The digital media startup landscape is on the decline. Startups in this category, which includes content startups and curation/aggregation sites, face several perennial challenges.
The principal one is building a large audience in the shadow of Facebook and Google, which suck all the oxygen out of the room in the way of digital ad dollars. Others are the low price of digital ads, as well as the commodification of news and a glut of “click bait” entertaining content.
While many niche sites, video-focused sites, and subscription-focused businesses have established themselves with some success, the last few years have seen general-audience and ad-driven businesses of several types face challenges, consolidate (as was the case with the formation of Group Nine Media out of a cluster of digital media properties). And some, like Mode Media, Prismatic, and aggregation site This., have shut down. Investors have been wary.
Digital media startups raised just $123M in 2017, across 26 deals. That’s the lowest activity level since mid-2012.

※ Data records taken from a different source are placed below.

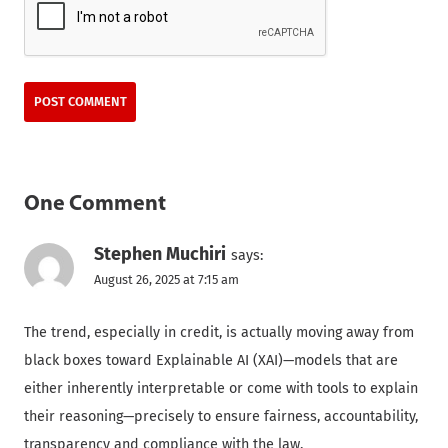
One Comment
Stephen Muchiri
says:
August 26, 2025 at 7:15 am
The trend, especially in credit, is actually moving away from
black boxes toward Explainable AI (XAI)—models that are
either inherently interpretable or come with tools to explain
their reasoning—precisely to ensure fairness, accountability,
transparency and compliance with the law.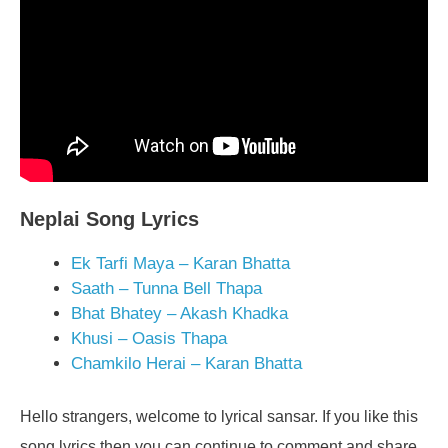
Neplai Song Lyrics
Ek Tarfi Maya – Karan Bhatta
Saath – Tunna Bell Thapa
Bhat Bhatey – Akash Khadka
Khusi – Oasis Thapa
Chamkilo Herai – Karan Bhatta
Hello strangers, welcome to lyrical sansar. If you like this
song lyrics then you can continue to comment and share.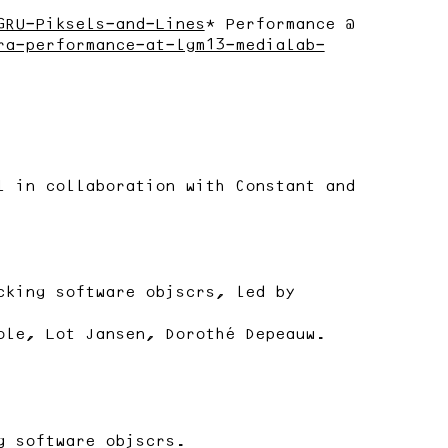
GRU-Piksels-and-Lines
* Performance @
ra-performance-at-lgm13-medialab-
l in collaboration with Constant and
cking software objscrs, led by
ole, Lot Jansen, Dorothé Depeauw.
g software objscrs.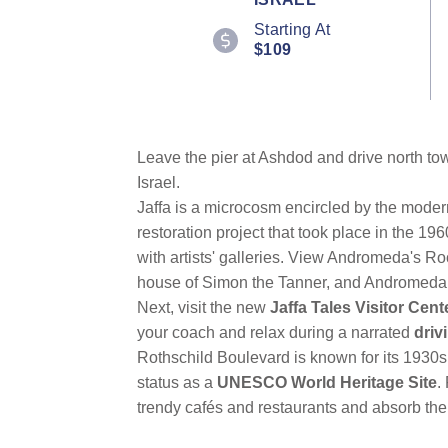
Reviews.
Starting At
Same
page
$109
link.
Leave the pier at Ashdod and drive north t
Israel.
Jaffa is a microcosm encircled by the modern
restoration project that took place in the 1
with artists' galleries. View Andromeda's Ro
house of Simon the Tanner, and Andromeda, th
Next, visit the new
Jaffa Tales Visitor Cent
your coach and relax during a narrated
driv
Rothschild Boulevard is known for its 1930s 
status as a
UNESCO World Heritage Site
.
trendy cafés and restaurants and absorb th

Our digital media category includes podcasts, news websites, blog syndicates, newsletters, video sites, and any other content apps and sites. It excludes user generated content and social networks.
Note: The data above does not include big recent rounds to Toutiao in China ($1B from investors including Sequoia Capital China) and millennial-focused Mic (including the backing of Lightspeed Venture Partners), which were announced in the beginning of the second quarter.